**SUPPLIED TEXT**
=== Begin Enclosure ===
Force BatchNorm to use batch mean and std during "Predict"

ValerioB88 commented 6 years ago

According to Isola et al., 2017, and some other sources, batchNorm for GAN should just use the mean and std of the batch, even at test time (where is common practice to use the moving mean/average of the training instead). In my case, this means to force batchNorm to use the batch mean/std during predict.

I have investigated this quite a bit now, and I am pretty confused about how to achieve that. I am using keras 2.1.4 with tensorflow.

After some investigation I saw that this should be achieved with K.set_learning_phase(1). This does not result in the expected behaviour for the predict function, and actually does result in the expected behaviour in several other situation!

For example, let's observe this simple snippet:

import keras
from keras.layers.normalization import BatchNormalization
from keras.models import Sequential
import numpy as np
from keras import backend as K

print("Version: ", keras.__version__)
=== End Enclosure ===
**COLLECTED MATERIAL**
=== Begin Enclosure ===
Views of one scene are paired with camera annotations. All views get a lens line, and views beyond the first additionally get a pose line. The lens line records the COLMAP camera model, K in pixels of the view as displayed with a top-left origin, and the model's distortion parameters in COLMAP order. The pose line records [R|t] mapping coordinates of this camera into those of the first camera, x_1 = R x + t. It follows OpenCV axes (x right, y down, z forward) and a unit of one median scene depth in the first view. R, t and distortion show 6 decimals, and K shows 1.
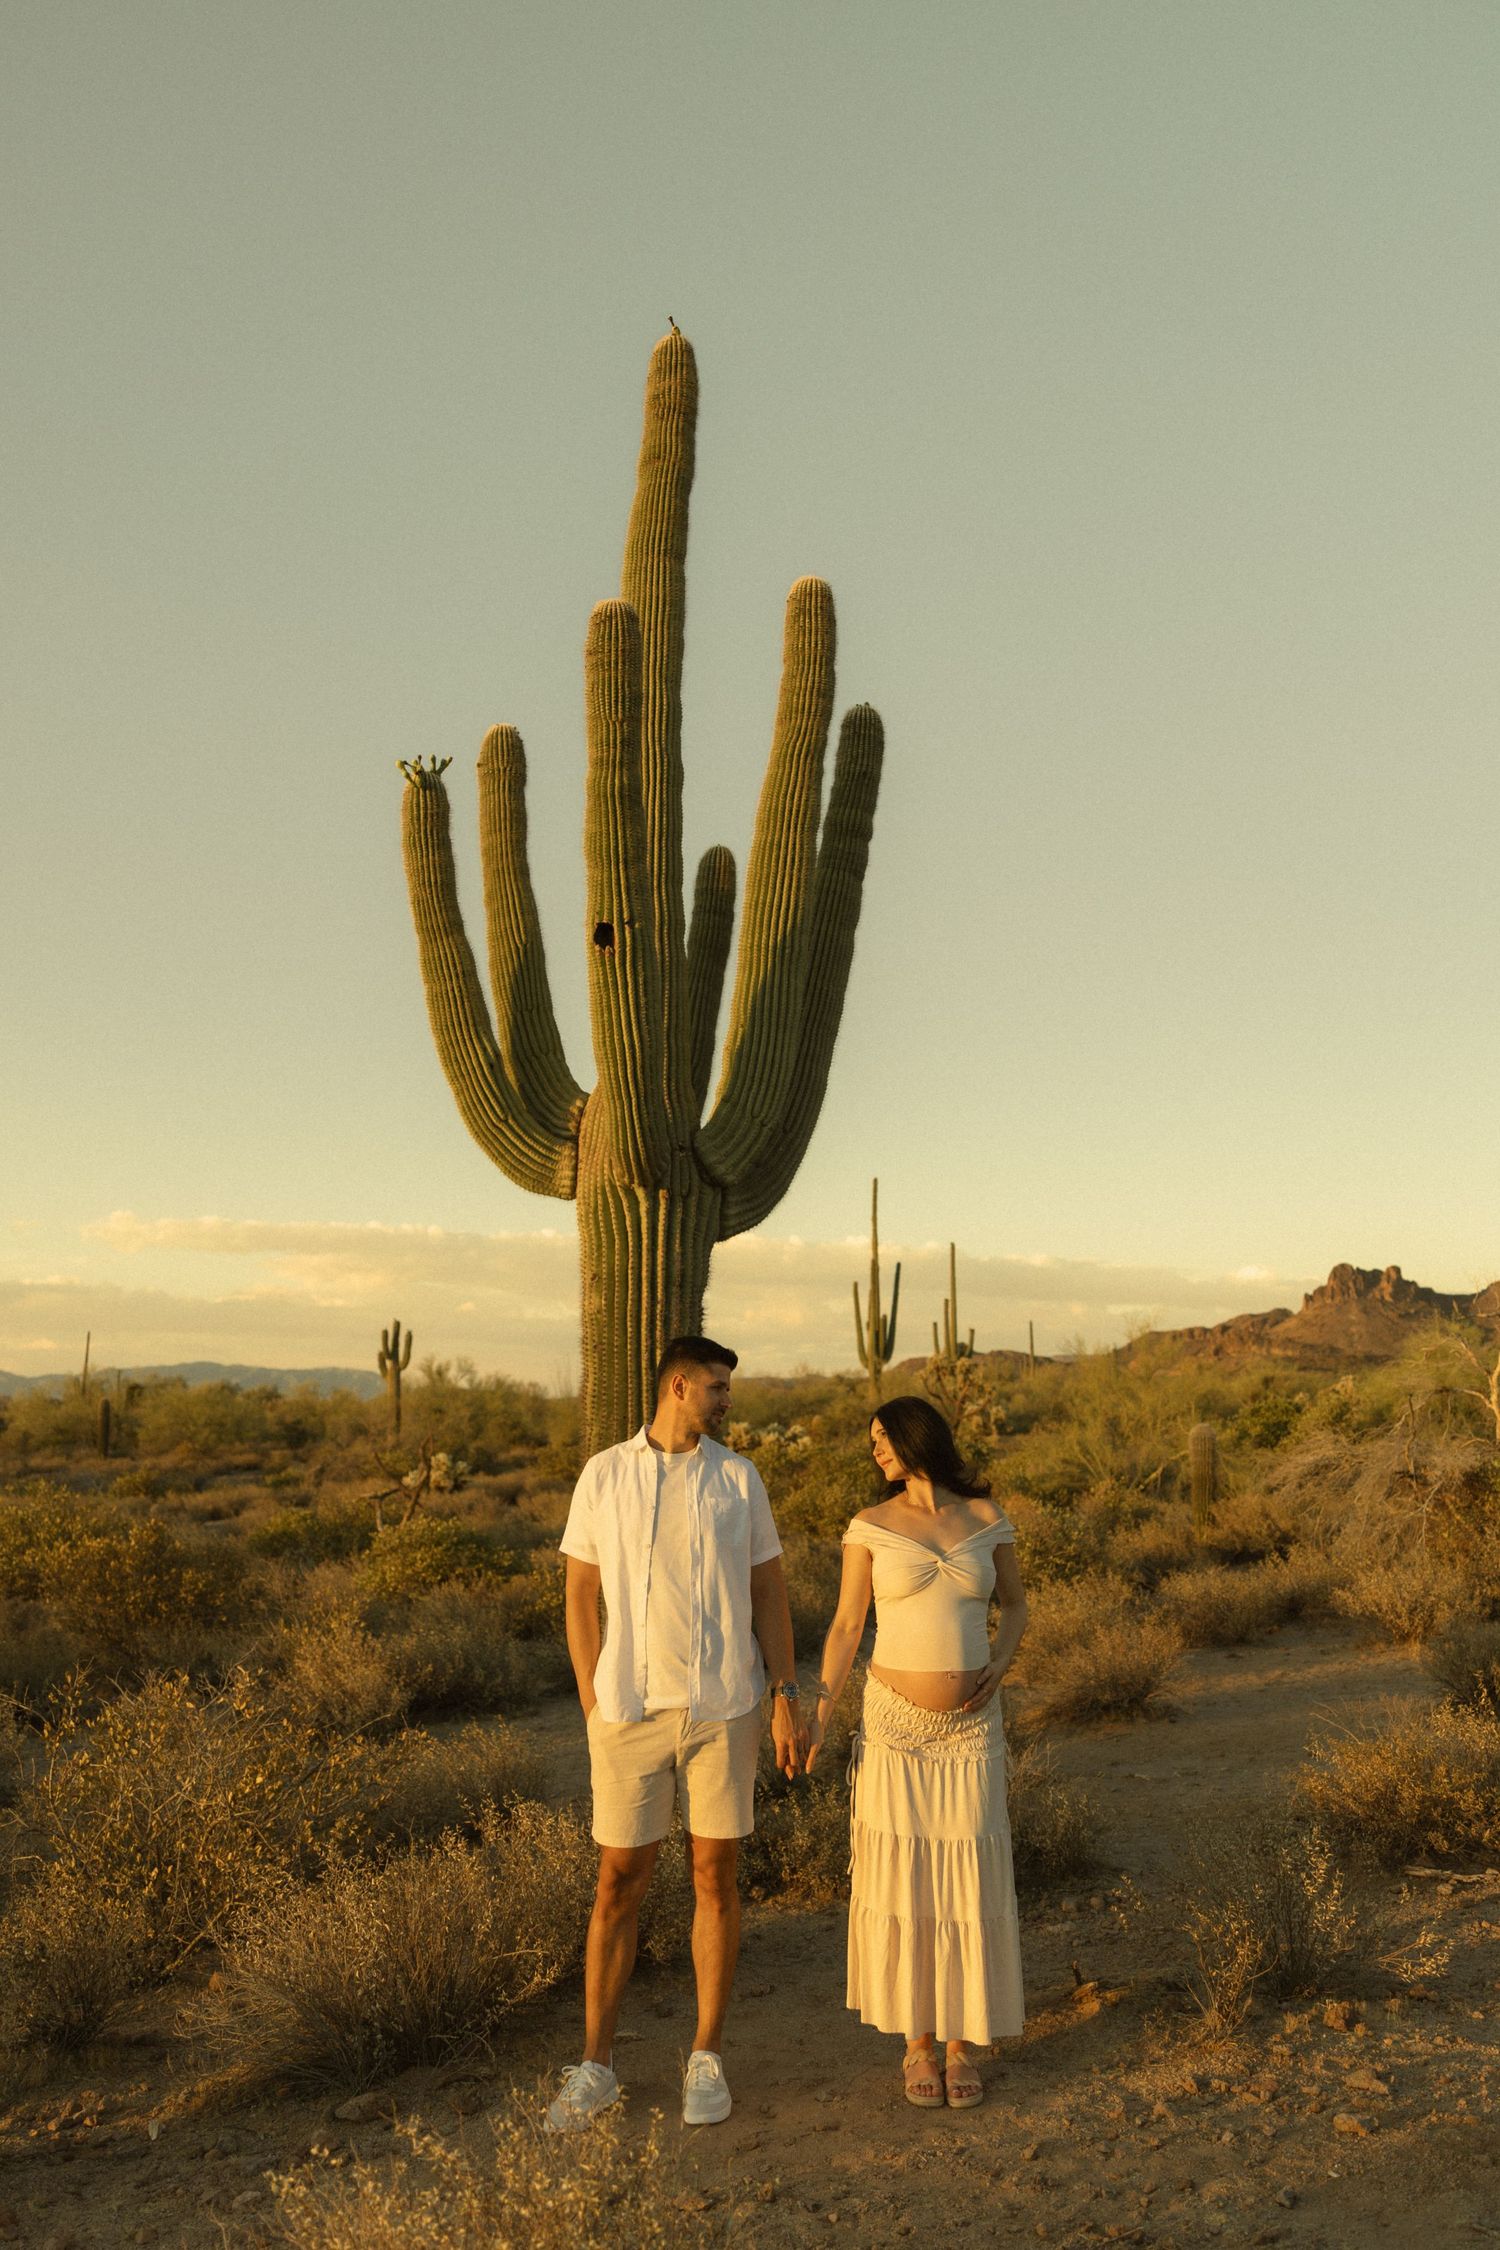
=== End Enclosure ===
**EXERCISE**
Reproduce the BatchNorm post above word for word, everything from "Force BatchNorm to use batch" down to "2.1.4 with tensorflow.".

**THE COMPLETED TASK**
Force BatchNorm to use batch mean and std during "Predict"

ValerioB88 commented 6 years ago

According to Isola et al., 2017, and some other sources, batchNorm for GAN should just use the mean and std of the batch, even at test time (where is common practice to use the moving mean/average of the training instead). In my case, this means to force batchNorm to use the batch mean/std during predict.

I have investigated this quite a bit now, and I am pretty confused about how to achieve that. I am using keras 2.1.4 with tensorflow.